TrueCar, Inc. (NASDAQ:TRUE) has gotten itself back on track after a nightmarish 2015, and it has since rewarded loyal shareholders brave enough to hang on during the two-year roller-coaster ride. And while investors might be hesitant to buy in after its run-up over the past year and a half, let's consider two reasons the company is healthy and may have more upside left -- and also one concern for long-term investors to keep in mind.
Affinity group catalyst
One of the pillars of TrueCar's financial success is its affinity groups. Basically, TrueCar powers and operates partners' car-buying programs, and its affinity-group partners include USAA, Chase, American Express, Consumer Reports, AARP, and Sam's Club, among many others. These are huge business partners for TrueCar, and unlike with individual customers, they often come with medium- to long-term contracts.
For example, TrueCar's most important affinity partner is USAA. In the quarter ended March 31, USAA generated 30% of all units purchased from TrueCar -- but that's both a good and bad thing. On the good side, USAA owns nearly 10% of TrueCar's outstanding common stock, which means it's invested in achieving a successful partnership. Moreover, its contract with USAA runs through Feb. 13, 2020, locking in a substantial partner for the near term. But on the bad side, as USAA represents a huge part of TrueCar's business, it would be devastating if the partnership were ever to dissolve.
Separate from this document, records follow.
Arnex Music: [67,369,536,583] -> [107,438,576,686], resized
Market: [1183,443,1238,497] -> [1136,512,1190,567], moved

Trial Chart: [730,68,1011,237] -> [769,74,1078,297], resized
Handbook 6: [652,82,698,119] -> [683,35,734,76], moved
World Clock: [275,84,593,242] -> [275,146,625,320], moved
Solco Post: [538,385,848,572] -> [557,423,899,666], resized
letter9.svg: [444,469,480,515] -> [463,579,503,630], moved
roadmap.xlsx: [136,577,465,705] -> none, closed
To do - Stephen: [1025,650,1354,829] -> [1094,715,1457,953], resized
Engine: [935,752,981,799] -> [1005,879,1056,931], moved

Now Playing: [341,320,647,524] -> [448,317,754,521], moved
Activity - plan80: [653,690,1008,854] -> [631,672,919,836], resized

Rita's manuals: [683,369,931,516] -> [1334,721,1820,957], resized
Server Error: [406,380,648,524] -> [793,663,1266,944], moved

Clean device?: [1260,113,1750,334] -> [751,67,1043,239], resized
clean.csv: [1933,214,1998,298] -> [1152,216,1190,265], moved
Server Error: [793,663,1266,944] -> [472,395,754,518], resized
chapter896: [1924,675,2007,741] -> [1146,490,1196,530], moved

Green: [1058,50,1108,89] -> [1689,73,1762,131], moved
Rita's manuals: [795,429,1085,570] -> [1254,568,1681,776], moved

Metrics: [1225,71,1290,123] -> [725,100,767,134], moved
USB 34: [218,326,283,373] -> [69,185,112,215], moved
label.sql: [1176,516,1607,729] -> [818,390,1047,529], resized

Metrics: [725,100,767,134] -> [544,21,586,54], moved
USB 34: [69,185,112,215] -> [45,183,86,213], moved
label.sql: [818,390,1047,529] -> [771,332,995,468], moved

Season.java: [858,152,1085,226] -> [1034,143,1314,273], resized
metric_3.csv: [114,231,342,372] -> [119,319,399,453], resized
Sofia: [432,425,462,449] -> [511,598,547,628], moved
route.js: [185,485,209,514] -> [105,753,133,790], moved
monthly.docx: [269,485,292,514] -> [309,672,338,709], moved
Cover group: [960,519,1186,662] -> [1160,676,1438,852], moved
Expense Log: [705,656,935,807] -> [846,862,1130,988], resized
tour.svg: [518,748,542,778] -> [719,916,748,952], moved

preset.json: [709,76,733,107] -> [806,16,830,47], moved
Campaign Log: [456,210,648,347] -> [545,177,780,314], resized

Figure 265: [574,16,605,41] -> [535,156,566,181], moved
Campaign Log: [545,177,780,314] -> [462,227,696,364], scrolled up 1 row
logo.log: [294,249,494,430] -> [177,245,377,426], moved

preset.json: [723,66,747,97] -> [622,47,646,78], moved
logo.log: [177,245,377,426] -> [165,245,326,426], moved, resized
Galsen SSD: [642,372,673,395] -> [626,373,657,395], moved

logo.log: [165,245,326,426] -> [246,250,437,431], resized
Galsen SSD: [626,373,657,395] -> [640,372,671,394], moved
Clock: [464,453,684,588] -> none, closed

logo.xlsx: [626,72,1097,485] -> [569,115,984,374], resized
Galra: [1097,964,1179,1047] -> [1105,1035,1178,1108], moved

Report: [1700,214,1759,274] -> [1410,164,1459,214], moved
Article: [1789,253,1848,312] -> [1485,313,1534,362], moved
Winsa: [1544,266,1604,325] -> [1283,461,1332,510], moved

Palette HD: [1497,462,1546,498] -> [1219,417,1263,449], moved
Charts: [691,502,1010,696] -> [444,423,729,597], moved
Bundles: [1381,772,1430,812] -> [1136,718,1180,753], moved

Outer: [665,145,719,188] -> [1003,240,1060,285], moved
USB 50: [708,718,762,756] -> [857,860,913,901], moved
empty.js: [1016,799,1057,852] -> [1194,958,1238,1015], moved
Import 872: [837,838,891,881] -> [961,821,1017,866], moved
Affinity groups also offer a catalyst for TrueCar, as inking a huge partner, even one that doesn't size up to USAA, could still immediately and positively affect the top and bottom line for the company and its investors. These potential catalysts are out there; TrueCar just has to make them happen.
Healed dealer relations
As TrueCar plays a middleman between consumers and dealerships, it has to walk a fine line to keep both happy -- and that's not always been easy for management. But one thing is for sure: Since CEO Chip Perry came on board, things have been on the mend. AutoNation (NYSE:AN), which is TrueCar's largest dealership-group customer, came back on board full scale after the two had a rather public breakup a couple of years ago.
Perry's first task was to fix the tension between TrueCar and dealerships. After all, those dealers pay the bills. As part of the company's pledge to dealerships, TrueCar updated its sales-analyzer tool to help dealerships use available data to make better decisions to complete more sales. It also aired an ad campaign highlighting used cars and enabled dealerships to better add content and marketing information to their presence on TrueCar's website.
After the substantial progress made to help dealers with their concerns and frustrations, TrueCar's network of dealerships has grown more than 24% quarterly over the prior year, each of the past three quarters. Its total count sits at 11,734 dealership franchises and can reach more consumers than ever. With those fixes in place and increasing website foot traffic, TrueCar has been able to post three of its highest adjusted-EBITDA results over the past three quarters, and its stock price has consistently followed its progress higher over the past year and a half.
The automotive industry about to change drastically as we push toward electric and driverless vehicles. Slowly, and over the long term, as driverless cars and transportation-as-a-service becomes more prominent, it's very likely that vehicle ownership will decline. And that trend will probably come with a smaller number of vehicle transactions between consumers buying new and/or trading in vehicles. Vehicle transactions are obviously the core of TrueCar's business, and whether the company can adapt and evolve to the coming changes is a long-term concern for investors to keep in mind.